[Data records]
##############################

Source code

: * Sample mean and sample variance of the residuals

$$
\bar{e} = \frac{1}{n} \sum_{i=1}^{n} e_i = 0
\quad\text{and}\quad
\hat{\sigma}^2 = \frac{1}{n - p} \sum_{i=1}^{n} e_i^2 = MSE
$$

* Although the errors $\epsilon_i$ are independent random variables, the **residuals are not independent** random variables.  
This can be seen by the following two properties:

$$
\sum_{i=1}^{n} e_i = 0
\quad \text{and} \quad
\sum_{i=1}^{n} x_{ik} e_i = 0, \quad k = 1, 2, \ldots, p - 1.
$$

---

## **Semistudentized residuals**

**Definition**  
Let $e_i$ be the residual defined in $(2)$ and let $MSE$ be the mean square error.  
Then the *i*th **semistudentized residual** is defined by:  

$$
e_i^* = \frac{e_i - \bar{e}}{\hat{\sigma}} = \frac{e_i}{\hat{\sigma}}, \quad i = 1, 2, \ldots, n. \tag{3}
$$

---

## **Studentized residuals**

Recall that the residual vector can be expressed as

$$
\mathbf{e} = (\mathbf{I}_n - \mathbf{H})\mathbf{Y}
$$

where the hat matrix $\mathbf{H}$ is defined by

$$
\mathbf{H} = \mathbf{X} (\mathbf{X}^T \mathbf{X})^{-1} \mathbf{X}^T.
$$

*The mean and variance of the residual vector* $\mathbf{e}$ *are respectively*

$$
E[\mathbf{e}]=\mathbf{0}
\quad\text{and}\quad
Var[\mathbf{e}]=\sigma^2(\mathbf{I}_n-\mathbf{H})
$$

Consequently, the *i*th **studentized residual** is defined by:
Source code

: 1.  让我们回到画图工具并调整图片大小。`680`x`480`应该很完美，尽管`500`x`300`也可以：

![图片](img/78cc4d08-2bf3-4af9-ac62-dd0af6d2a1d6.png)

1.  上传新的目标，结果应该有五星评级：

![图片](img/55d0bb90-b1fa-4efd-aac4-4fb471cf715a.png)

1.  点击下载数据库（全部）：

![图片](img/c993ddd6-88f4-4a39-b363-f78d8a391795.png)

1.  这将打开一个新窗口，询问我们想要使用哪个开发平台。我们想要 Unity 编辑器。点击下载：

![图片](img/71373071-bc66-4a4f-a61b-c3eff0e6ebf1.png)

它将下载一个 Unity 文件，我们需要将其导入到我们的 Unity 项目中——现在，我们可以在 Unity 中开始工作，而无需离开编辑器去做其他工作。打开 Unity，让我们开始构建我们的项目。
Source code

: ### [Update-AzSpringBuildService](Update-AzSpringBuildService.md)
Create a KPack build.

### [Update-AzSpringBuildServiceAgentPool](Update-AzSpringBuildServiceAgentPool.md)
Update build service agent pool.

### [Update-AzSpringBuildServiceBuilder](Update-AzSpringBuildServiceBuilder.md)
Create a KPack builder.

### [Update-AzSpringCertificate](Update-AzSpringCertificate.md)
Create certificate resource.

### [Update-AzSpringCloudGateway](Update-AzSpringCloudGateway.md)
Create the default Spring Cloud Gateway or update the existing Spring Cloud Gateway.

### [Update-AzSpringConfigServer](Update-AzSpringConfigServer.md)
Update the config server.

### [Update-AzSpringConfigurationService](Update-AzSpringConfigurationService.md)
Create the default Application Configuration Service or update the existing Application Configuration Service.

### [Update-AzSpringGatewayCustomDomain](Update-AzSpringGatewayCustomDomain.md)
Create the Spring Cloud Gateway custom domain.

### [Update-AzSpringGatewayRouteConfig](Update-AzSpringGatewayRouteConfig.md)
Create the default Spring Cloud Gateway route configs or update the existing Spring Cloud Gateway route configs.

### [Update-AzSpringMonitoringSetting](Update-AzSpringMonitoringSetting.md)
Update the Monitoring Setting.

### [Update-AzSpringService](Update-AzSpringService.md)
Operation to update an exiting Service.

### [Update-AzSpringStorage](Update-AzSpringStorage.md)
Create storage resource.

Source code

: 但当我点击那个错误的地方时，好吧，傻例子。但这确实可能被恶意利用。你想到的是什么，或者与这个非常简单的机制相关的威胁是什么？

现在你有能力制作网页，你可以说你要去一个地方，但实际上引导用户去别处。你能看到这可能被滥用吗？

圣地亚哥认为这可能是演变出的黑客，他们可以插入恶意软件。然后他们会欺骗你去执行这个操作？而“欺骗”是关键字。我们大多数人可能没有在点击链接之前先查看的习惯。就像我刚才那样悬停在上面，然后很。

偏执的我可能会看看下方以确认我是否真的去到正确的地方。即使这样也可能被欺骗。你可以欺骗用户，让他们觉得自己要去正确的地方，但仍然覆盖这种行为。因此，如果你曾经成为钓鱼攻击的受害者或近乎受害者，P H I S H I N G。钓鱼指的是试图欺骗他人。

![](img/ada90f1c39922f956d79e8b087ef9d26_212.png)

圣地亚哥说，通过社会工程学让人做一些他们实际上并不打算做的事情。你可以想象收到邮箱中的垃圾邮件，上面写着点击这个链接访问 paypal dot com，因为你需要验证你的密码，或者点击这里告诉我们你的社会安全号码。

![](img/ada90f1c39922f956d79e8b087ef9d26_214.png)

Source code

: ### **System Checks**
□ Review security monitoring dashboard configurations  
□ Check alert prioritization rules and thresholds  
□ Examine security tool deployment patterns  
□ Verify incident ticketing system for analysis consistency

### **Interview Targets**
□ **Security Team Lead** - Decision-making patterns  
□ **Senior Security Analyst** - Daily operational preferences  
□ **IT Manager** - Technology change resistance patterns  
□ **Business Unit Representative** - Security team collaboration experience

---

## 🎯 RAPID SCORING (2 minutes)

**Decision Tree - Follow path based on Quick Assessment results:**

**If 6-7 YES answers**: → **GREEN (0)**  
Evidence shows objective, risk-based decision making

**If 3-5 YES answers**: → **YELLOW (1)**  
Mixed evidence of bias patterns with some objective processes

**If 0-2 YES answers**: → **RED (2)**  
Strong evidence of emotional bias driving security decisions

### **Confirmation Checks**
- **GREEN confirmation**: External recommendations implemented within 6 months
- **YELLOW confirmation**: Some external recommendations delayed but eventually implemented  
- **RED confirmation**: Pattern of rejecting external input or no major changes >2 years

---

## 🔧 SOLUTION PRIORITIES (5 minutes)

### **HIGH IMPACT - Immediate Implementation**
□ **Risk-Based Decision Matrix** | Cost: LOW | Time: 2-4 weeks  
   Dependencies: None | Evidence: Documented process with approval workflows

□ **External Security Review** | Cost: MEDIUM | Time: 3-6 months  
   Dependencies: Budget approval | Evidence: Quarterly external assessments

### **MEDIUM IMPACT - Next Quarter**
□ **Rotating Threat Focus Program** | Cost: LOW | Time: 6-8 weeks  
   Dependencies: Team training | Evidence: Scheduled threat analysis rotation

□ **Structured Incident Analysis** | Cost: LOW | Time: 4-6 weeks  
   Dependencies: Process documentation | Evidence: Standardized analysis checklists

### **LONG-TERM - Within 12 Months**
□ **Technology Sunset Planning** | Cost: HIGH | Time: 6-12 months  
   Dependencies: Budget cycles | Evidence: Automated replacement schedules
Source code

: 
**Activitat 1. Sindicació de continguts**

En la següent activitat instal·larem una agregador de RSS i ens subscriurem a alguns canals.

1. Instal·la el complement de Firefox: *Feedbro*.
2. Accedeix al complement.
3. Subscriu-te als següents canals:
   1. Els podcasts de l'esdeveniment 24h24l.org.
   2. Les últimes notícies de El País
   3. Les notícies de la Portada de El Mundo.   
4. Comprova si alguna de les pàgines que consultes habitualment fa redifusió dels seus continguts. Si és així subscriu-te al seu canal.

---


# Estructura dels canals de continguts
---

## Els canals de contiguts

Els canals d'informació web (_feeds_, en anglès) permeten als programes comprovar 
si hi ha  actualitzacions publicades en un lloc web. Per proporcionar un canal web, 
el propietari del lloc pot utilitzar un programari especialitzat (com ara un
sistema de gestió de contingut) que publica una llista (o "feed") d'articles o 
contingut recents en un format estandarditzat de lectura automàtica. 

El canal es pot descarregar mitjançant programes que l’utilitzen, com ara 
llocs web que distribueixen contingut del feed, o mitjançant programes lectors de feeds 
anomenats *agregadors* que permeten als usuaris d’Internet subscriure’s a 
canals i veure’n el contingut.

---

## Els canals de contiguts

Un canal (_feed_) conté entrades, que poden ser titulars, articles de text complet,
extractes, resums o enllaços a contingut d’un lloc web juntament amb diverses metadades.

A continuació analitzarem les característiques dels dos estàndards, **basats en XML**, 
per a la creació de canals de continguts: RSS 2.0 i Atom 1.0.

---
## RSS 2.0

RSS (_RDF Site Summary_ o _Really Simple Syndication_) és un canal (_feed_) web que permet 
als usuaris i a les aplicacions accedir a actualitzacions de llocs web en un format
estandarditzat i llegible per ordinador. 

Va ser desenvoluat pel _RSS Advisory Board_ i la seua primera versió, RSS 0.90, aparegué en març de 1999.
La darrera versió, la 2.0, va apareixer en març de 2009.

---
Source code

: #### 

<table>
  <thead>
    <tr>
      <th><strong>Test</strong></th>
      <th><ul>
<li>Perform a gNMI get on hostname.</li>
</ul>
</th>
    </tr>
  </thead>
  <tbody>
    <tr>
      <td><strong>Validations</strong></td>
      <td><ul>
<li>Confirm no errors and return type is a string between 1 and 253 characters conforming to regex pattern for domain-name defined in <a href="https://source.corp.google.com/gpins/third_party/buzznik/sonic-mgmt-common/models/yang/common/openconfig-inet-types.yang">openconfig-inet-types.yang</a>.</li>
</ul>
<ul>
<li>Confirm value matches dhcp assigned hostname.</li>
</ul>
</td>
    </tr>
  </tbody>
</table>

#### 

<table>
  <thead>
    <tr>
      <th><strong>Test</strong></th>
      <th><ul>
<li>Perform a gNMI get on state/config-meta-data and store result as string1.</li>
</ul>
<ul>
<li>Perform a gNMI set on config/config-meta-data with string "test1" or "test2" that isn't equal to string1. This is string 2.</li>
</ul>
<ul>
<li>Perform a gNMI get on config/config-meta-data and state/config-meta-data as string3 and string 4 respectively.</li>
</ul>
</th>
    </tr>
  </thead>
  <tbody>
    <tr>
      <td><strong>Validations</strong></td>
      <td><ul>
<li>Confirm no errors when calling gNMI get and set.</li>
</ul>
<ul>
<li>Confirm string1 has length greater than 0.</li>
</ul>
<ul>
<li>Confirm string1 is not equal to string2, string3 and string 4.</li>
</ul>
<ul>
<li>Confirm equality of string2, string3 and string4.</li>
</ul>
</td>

##############################

▸ **ABOUT THIS TASK**: Search the records for the string "estandarditzat" and, wherever a line contains it, please copy that line.

▸ **EXERCISE RESPONSE**:
contingut recents en un format estandarditzat de lectura automàtica. 
estandarditzat i llegible per ordinador. 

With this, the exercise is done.